*WHAT YOU WILL DO*
Go through the listing and pick out each line with the word "разных" in it.

┌────────

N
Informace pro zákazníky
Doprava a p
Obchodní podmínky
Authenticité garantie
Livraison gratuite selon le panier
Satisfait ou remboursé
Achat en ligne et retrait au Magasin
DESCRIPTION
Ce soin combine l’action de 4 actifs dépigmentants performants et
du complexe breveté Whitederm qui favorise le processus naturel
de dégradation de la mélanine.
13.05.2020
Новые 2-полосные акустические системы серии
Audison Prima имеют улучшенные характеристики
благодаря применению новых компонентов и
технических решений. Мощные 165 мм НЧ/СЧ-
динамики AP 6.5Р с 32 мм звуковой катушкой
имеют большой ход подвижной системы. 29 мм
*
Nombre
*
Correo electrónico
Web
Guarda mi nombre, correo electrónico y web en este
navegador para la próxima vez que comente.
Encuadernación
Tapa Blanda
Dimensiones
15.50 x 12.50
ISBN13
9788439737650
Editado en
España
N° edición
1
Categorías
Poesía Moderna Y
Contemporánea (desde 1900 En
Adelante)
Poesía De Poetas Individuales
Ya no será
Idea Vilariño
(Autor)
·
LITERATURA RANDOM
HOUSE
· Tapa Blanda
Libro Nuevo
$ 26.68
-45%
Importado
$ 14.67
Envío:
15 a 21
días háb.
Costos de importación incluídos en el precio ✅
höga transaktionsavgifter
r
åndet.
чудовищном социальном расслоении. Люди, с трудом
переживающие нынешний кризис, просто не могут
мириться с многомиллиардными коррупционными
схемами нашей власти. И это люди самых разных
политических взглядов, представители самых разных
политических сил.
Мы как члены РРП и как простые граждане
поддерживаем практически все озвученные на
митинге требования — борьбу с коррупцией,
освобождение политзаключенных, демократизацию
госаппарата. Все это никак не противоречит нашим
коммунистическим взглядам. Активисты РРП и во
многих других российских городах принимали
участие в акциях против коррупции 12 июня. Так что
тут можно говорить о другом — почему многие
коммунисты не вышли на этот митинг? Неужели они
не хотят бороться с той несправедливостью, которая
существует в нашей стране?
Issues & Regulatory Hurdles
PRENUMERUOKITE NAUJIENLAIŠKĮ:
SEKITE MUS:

└────────

*WRITTEN RESPONSE*
схемами нашей власти. И это люди самых разных
политических взглядов, представители самых разных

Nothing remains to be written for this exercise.